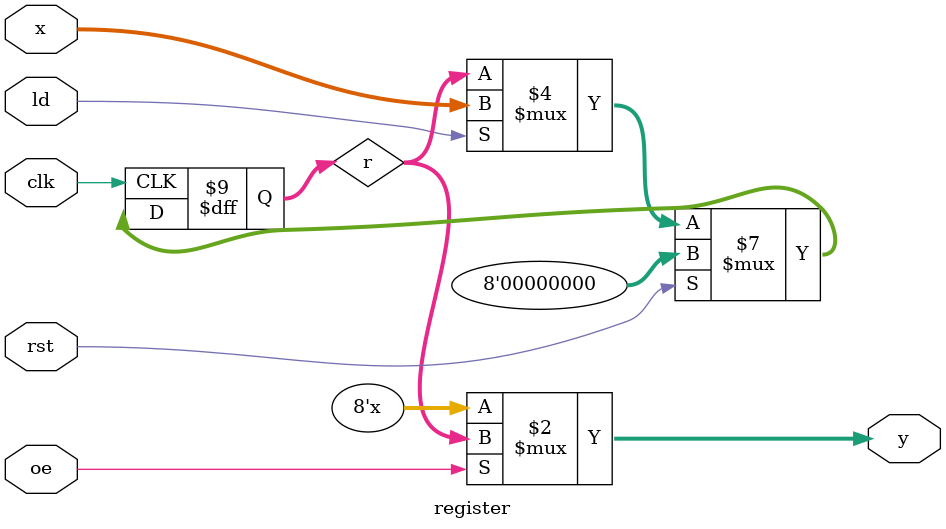
<source format=sv>
module register(
  input logic clk, rst, ld, oe,
  input tri[DATA_WIDTH-1:0] x,
  output tri[DATA_WIDTH-1:0] y
);
  parameter DATA_WIDTH = 8;
  logic[DATA_WIDTH-1:0] r;
  initial begin
    r = 0;
  end
  always @(posedge clk)
    if (rst)
      r <= 0;
    else if (ld)
      r <= x;
  assign y = oe ? r : {DATA_WIDTH{1'bz}};
endmodule
</source>
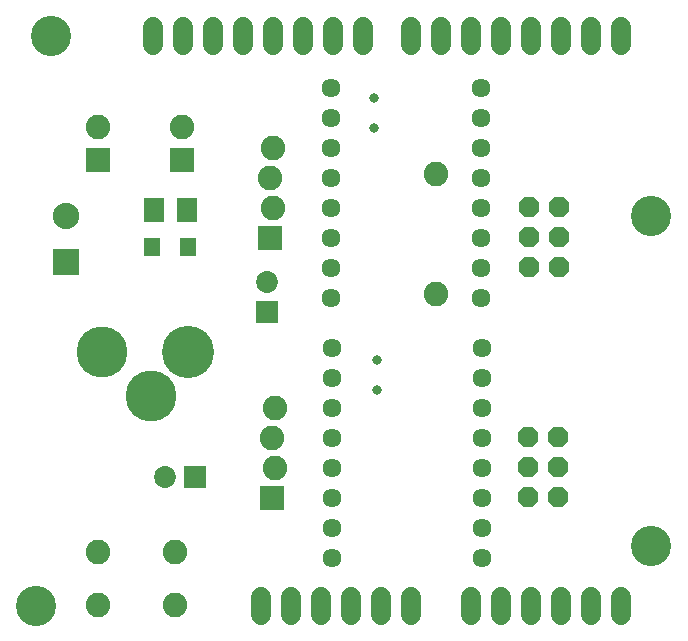
<source format=gts>
G75*
%MOIN*%
%OFA0B0*%
%FSLAX24Y24*%
%IPPOS*%
%LPD*%
%AMOC8*
5,1,8,0,0,1.08239X$1,22.5*
%
%ADD10C,0.1340*%
%ADD11C,0.0680*%
%ADD12C,0.0634*%
%ADD13R,0.0820X0.0820*%
%ADD14C,0.0820*%
%ADD15C,0.1740*%
%ADD16C,0.1700*%
%ADD17C,0.0730*%
%ADD18R,0.0730X0.0730*%
%ADD19C,0.0316*%
%ADD20R,0.0880X0.0880*%
%ADD21C,0.0880*%
%ADD22R,0.0710X0.0789*%
%ADD23R,0.0552X0.0631*%
%ADD24OC8,0.0680*%
D10*
X001150Y001150D03*
X001650Y020150D03*
X021650Y014150D03*
X021650Y003150D03*
D11*
X020650Y001450D02*
X020650Y000850D01*
X019650Y000850D02*
X019650Y001450D01*
X018650Y001450D02*
X018650Y000850D01*
X017650Y000850D02*
X017650Y001450D01*
X016650Y001450D02*
X016650Y000850D01*
X015650Y000850D02*
X015650Y001450D01*
X013650Y001450D02*
X013650Y000850D01*
X012650Y000850D02*
X012650Y001450D01*
X011650Y001450D02*
X011650Y000850D01*
X010650Y000850D02*
X010650Y001450D01*
X009650Y001450D02*
X009650Y000850D01*
X008650Y000850D02*
X008650Y001450D01*
X009050Y019850D02*
X009050Y020450D01*
X008050Y020450D02*
X008050Y019850D01*
X007050Y019850D02*
X007050Y020450D01*
X006050Y020450D02*
X006050Y019850D01*
X005050Y019850D02*
X005050Y020450D01*
X010050Y020450D02*
X010050Y019850D01*
X011050Y019850D02*
X011050Y020450D01*
X012050Y020450D02*
X012050Y019850D01*
X013650Y019850D02*
X013650Y020450D01*
X014650Y020450D02*
X014650Y019850D01*
X015650Y019850D02*
X015650Y020450D01*
X016650Y020450D02*
X016650Y019850D01*
X017650Y019850D02*
X017650Y020450D01*
X018650Y020450D02*
X018650Y019850D01*
X019650Y019850D02*
X019650Y020450D01*
X020650Y020450D02*
X020650Y019850D01*
D12*
X015980Y018415D03*
X015980Y017415D03*
X015980Y016415D03*
X015980Y015415D03*
X015980Y014415D03*
X015980Y013415D03*
X015980Y012415D03*
X015980Y011415D03*
X015995Y009730D03*
X015995Y008730D03*
X015995Y007730D03*
X015995Y006730D03*
X015995Y005730D03*
X015995Y004730D03*
X015995Y003730D03*
X015995Y002730D03*
X010995Y002730D03*
X010995Y003730D03*
X010995Y004730D03*
X010995Y005730D03*
X010995Y006730D03*
X010995Y007730D03*
X010995Y008730D03*
X010995Y009730D03*
X010980Y011415D03*
X010980Y012415D03*
X010980Y013415D03*
X010980Y014415D03*
X010980Y015415D03*
X010980Y016415D03*
X010980Y017415D03*
X010980Y018415D03*
D13*
X005990Y016000D03*
X003195Y016020D03*
X008930Y013415D03*
X008990Y004725D03*
D14*
X009090Y005725D03*
X008990Y006725D03*
X009090Y007725D03*
X005770Y002935D03*
X005770Y001155D03*
X003210Y001155D03*
X003210Y002935D03*
X014475Y011545D03*
X014475Y015545D03*
X009030Y016415D03*
X008930Y015415D03*
X009030Y014415D03*
X005990Y017100D03*
X003195Y017120D03*
D15*
X006209Y009610D03*
D16*
X004958Y008129D03*
X003326Y009600D03*
D17*
X005430Y005450D03*
X008845Y011935D03*
D18*
X008845Y010935D03*
X006430Y005450D03*
D19*
X012485Y008345D03*
X012485Y009345D03*
X012405Y017075D03*
X012405Y018075D03*
D20*
X002140Y012615D03*
D21*
X002140Y014133D03*
D22*
X005069Y014340D03*
X006171Y014340D03*
D23*
X006191Y013090D03*
X005009Y013090D03*
D24*
X017540Y006765D03*
X017540Y005765D03*
X017540Y004765D03*
X018540Y004765D03*
X018540Y005765D03*
X018540Y006765D03*
X018565Y012425D03*
X017565Y012425D03*
X017565Y013425D03*
X017565Y014425D03*
X018565Y014425D03*
X018565Y013425D03*
M02*

</source>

> [Problem to work on]: Go through the entries and return each line where the word "logic" occurs.

> [Exercise response]:
  input logic clk, rst, ld, oe,
  logic[DATA_WIDTH-1:0] r;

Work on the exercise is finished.